Ancient ghosts reassert Armenian presence in Turkish history: Fisk

Ancient ghosts reassert Armenian presence in Turkish history: Fisk

PanARMENIAN.Net - Ancient ghosts climbed out of century-old graves to reassert their Armenian presence in Turkish history after Ankara opened population registers on an online genealogy database three weeks ago, English writer and journalist Robert Fisk says in n article, published by The Independent.

"For the stunned reaction of Turks to the sudden and unexpected opening of population registers on an online genealogy database three weeks ago was so immediate and so vast that the system crashed within hours. Rather a lot of Turks, it turned out, were actually Armenians – or part-Armenians – or even partly Greek or Jewish," the article says.

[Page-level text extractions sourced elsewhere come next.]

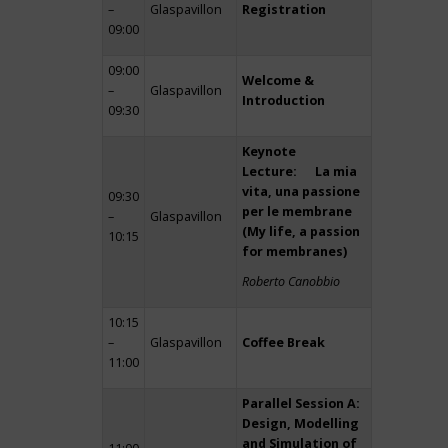
–
Glaspavillon
Registration
09:00
09:00
Welcome &
–
Glaspavillon
Introduction
09:30
Keynote
Lecture: La mia
vita, una passione
09:30
per le membrane
–
Glaspavillon
(My life, a passion
10:15
for membranes)
Roberto Canobbio
10:15
–
Glaspavillon
Coffee Break
11:00
Parallel Session A:
Design, Modelling
and Simulation of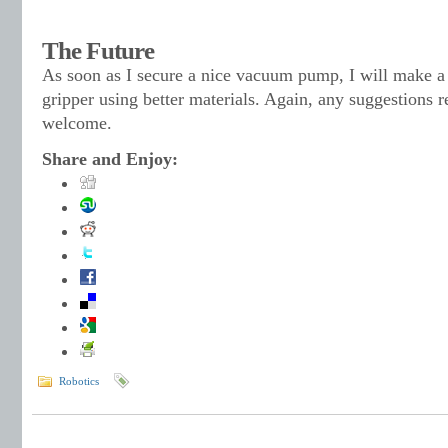
The Future
As soon as I secure a nice vacuum pump, I will make a 
gripper using better materials. Again, any suggestions 
welcome.
Share and Enjoy:
Robotics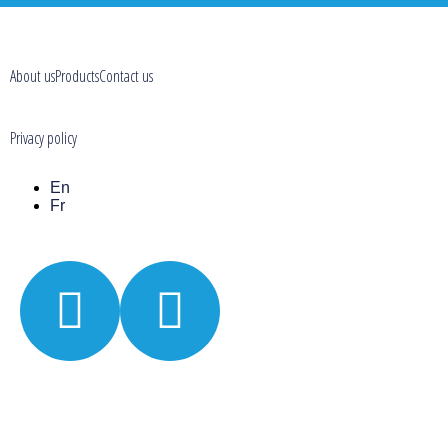
About us
Products
Contact us
Privacy policy
En
Fr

"Until now, for at least two decades – at least before Sultan Erdogan’s post-coup autocracy – thousands of Turks spoke freely, albeit in private, about their ancestry. They knew that amid the mass slaughter and rape of the Armenians, many Christian families sought sanctuary in conversion to Islam, while tens of thousands of young Armenian women were given in marriage to Turkish or Kurdish Muslim men. Their children grew up as Muslims and regarded themselves as Turks but often knew that they were half-Armenian. Tens of thousands of Armenian orphans were placed in Muslim schools, forced to speak Turkish and change their names. One of the largest schools was in Beirut, organised for a time by one of Turkey’s leading feminists who wrote of her experience and was later to die in America.

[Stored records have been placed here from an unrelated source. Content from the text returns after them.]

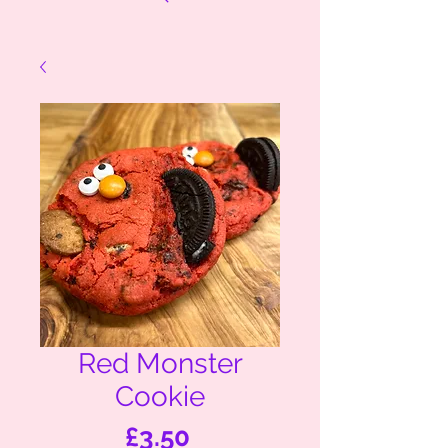
Red Monster
Cookie
Price
£3.50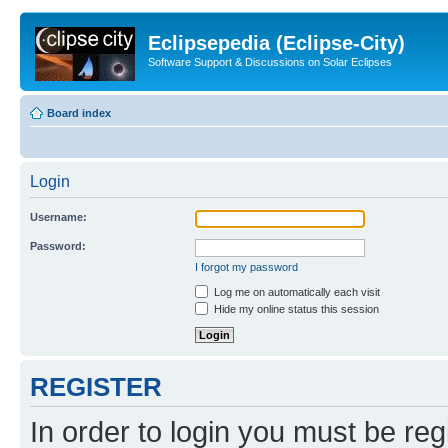
Eclipsepedia (Eclipse-City)
Software Support & Discussions on Solar Eclipses
Board index
Login
Username:
Password:
I forgot my password
Log me on automatically each visit
Hide my online status this session
REGISTER
In order to login you must be reg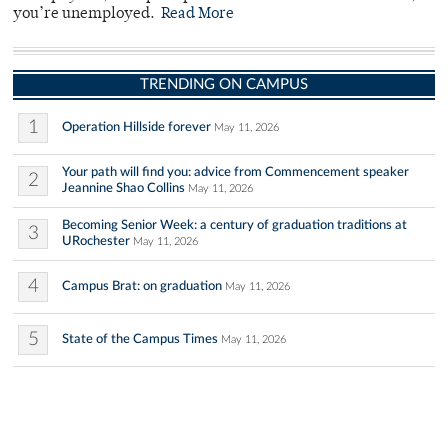
you’re unemployed.
Read More
TRENDING ON CAMPUS
1
Operation Hillside forever
May 11, 2026
Your path will find you: advice from Commencement speaker
2
Jeannine Shao Collins
May 11, 2026
Becoming Senior Week: a century of graduation traditions at
3
URochester
May 11, 2026
4
Campus Brat: on graduation
May 11, 2026
5
State of the Campus Times
May 11, 2026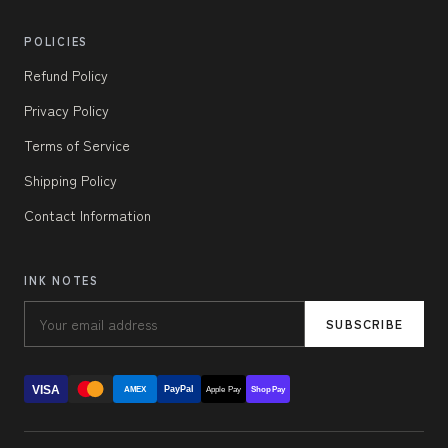
POLICIES
Refund Policy
Privacy Policy
Terms of Service
Shipping Policy
Contact Information
INK NOTES
SUBSCRIBE
VISA
PayPal
AMEX
Apple Pay
Shop Pay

"The Armenian diaspora – the 11 million Armenians living outside Turkey or Armenia itself, and who trace their ancestry back to the survivors of the 1915 genocide – were the first to understand the significance of the newly-opened population registers, noting that some information dated back to the early 1800s. Up to four million Turkish citizens were reported to have sought access to their family tree within 48 hours – which is why the system crashed – and in the days since it was re-established, according to retired statistician and Armenian demographer George Aghjayan, eight million Turks have requested their pedigrees. That’s 10 per cent of the entire Turkish population."

Perhaps two million Turks have Armenian grandmothers. But they are supposed to believe that the genocide never happened, Fisk concludes.